DMARDS Remain First Choice Compared to Biologic Therapies for RA

Which agent—DMARD or biologic—or combination is best for a patient with rheumatoid arthritis?

Rheumatoid arthritis (RA) is a condition that remains challenging to manage successfully, despite the availability of many agents and 2 main classes of drugs.

Nonbiologic (synthetic) disease-modifying antirheumatic drugs (DMARDs) are a staple of RA treatment, with 5 agents that have been used in more than 170 possible double or triple DMARD combinations.1 Meanwhile, biologic therapies have been shown to reduce joint inflammation and contain erosive damage, and often reduce disability and improve quality of life in patients with RA, but at a cost. Estimates suggest biologic therapies may run as high as 100 times the cost of a traditional DMARD therapy. The question still remains: Which agent or combination is best for an individual patient with RA?
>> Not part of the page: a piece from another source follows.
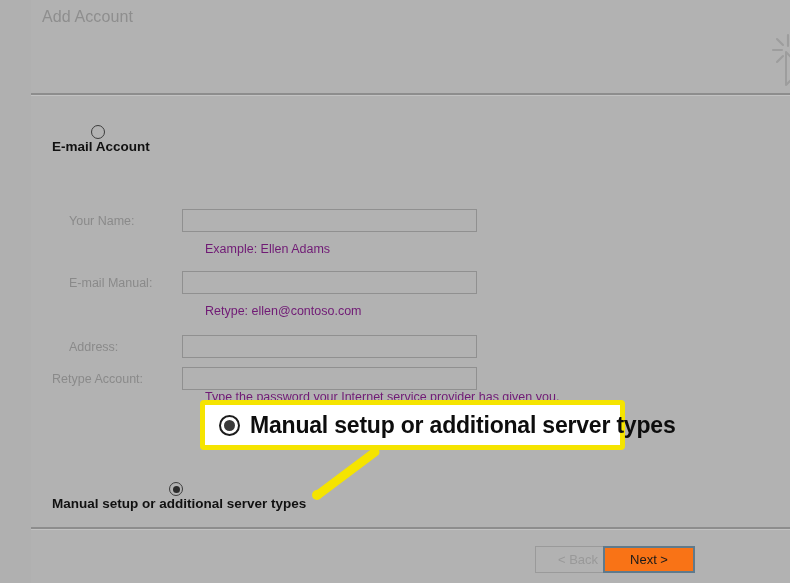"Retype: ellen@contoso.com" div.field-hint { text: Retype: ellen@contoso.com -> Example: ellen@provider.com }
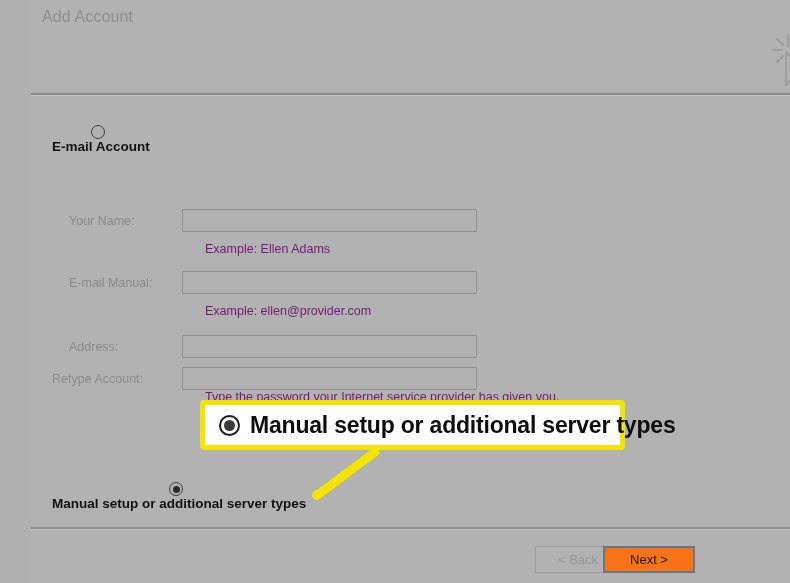"Address:" div.field-label { text: Address -> Example }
One of the greatest obstacles to treatment selection is lack of a clear benefit of one class of agents compared to the other.  A 2015 meta-analysis by Graudal et al reviewed data from 8 randomized clinical trials in RA (from a pool of  200 trials comparing DMARDS to tumor necrosis factor [TNF] inhibitors) for evidence of the best combinations of DMARD therapies and discerned only “small” differences between them.2

The studies selected for review each compared combinations of DMARD therapies to combinations of TNF inhibitors and methotrexate. The authors ascribed the small number of eligible trials to both a general lack of relevant investigation and to a lack of fair controls in comparative trials.2

On first look, the combination of TNF inhibitor plus methotrexate was significantly better than double or triple DMARD therapy over 6 months. This benefit disappeared over time, however, and by 18 months was no longer evident.2

What the Guidelines Say

In 2008, the American College of Rheumatology (ACR) compiled available information to assemble guidelines for the treatment of RA,1 but determined  that the evidence was not strong enough for “guidelines,” and they published a set of “recommendations” instead. 

These early recommendations differentiated between duration of RA symptoms to include early RA (< 6 months) or intermediate and longer-duration RA (> 6 months).1 Since that time, the ACR came to recognize disease activity as a more important measurement of severity than duration, and later updates modified these designations into 3 categories of RA patients: those with early RA, established RA, and high-risk comorbid conditions.3

In 2015, the ACR published an updated set of recommendations that focused specifically on a treat-to-target approach to therapy using first-line DMARDS (preferably methotrexate) in combination with both biologic agents and nonbiologic DMARDS to achieve optimal therapeutic efficacy.3

In early RA where disease burden is low, DMARD monotherapy was recommended over double or triple DMARDs, with methotrexate as the preferred first agent. For  individuals with moderate to high disease activity, the addition of a second DMARD, or a DMARD combined with a TNF inhibitor or biologic agent was recommended, with or without methotrexate. Low-dose glucocorticoids were conditionally recommended as adjunct therapy in situations where the other therapies were not sufficient, or for short-term flares.

For patients with high disease activity despite combined DMARD or DMARD/TNF inhibitor treatment, biologic therapy plus methotrexate is preferable to biologic therapy alone.

Traditional DMARD therapy was strongly recommended over TNF inhibitors in both early and established RA, starting with monotherapy and escalating therapy in “no particular order of preference,” as the evidence was still not sufficient to recommend one treatment over another in any patient group. The European League Against Rheumatism (EULAR) recommendations, updated in 2013, also pointed to a lack of data on comparative efficacy as an obstacle to optimal treatment selection, despite a large number of available agents.4

What has evolved from this large field of choices, however, is a new treatment strategy.  The ACR updated recommendations in 2015 led with the statement, “We strongly recommend using a treat-to-target strategy rather than a nontargeted approach, regardless of disease activity level.”